Deep Learning – Audio Captioning
Rethinking Transfer and Auxiliary Learning for improving Audio Captioning Transformer
Objective
Automated audio captioning (AAC) is the automatic generation of contextual descriptions of audio clips. An audio captioning transformer (ACT) that achieved state-of-the-art performance on the AudioCaps dataset was proposed. However, the performance gain of ACT is still limited owing to the following two problems: discrepancy in the patch size and lack of relations between inputs and captions. We propose two strategies to improve the performance of transformer-based networks in AAC.
Data
The AudioCaps dataset [1], the largest audio captioning dataset including approximately 50k audio samples obtained from AudioSet and human-annotated descriptions, is used for validation.
[1] Kim C.D., et al., “Audiocaps: Generating captions for audios in the wild”, 2019
Related Work
Mei et al. [2] proposed a full transformer structure called an audio captioning transformer (ACT) that achieved state-of-the-art performance on the AudioCaps dataset.
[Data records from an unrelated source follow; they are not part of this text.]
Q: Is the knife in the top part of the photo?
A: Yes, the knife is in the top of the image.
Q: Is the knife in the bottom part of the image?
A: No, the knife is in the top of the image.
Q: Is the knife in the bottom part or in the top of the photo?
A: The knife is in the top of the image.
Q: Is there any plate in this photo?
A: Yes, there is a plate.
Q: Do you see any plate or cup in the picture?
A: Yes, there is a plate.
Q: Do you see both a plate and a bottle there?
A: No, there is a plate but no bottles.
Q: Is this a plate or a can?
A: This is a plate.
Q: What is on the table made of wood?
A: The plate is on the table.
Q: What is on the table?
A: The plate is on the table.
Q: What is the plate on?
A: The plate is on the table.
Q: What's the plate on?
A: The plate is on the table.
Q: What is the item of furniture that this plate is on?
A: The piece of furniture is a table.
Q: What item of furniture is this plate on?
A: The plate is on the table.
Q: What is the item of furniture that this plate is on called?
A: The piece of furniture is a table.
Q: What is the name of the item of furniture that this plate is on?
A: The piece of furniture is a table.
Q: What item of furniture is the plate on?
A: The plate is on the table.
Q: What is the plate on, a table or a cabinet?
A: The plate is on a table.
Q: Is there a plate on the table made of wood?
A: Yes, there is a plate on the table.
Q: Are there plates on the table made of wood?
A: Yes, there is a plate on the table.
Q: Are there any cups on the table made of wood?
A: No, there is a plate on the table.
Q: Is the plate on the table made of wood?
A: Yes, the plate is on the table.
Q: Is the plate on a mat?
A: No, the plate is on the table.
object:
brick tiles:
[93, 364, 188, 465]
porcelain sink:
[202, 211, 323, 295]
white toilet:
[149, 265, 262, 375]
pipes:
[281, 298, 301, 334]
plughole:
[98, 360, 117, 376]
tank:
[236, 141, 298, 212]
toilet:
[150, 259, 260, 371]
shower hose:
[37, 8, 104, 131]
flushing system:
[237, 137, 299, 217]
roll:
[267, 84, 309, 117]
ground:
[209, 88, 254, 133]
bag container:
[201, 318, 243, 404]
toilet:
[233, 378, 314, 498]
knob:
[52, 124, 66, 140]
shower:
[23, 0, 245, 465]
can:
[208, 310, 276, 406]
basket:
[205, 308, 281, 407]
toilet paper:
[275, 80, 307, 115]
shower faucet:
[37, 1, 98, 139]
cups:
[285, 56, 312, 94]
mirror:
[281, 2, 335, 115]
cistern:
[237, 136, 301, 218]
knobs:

One method for strengthening the relationship with local-level labels is to add a keyword estimation branch to the AAC framework [3].

[3] Koizumi, Yuma, et al., “A Transformer-based Audio Captioning Model with Keyword Estimation”, 2020
Proposed Method
(1) We propose a training strategy that prevents discrepancies resulting from the difference in input patch size between the pretraining and fine-tuning steps.
(2) We suggest a patch-wise keyword estimation branch that utilizes attention-based pooling to adequately detect local-level information.

The results on transfer learning suggest that although preserving the frequency-axis information can be crucial, it does not fully leverage the benefits offered by pretrained knowledge.
The results on the keyword branch suggest that the proposed attention-based pooling provides proper information that benefits AAC systems by adequately detecting local-level events.
Finally, we visually verified the effectiveness of the proposed keyword estimation pooling method. The results reveal that the proposed method effectively detects local-level information with minimal false positives compared to other methods.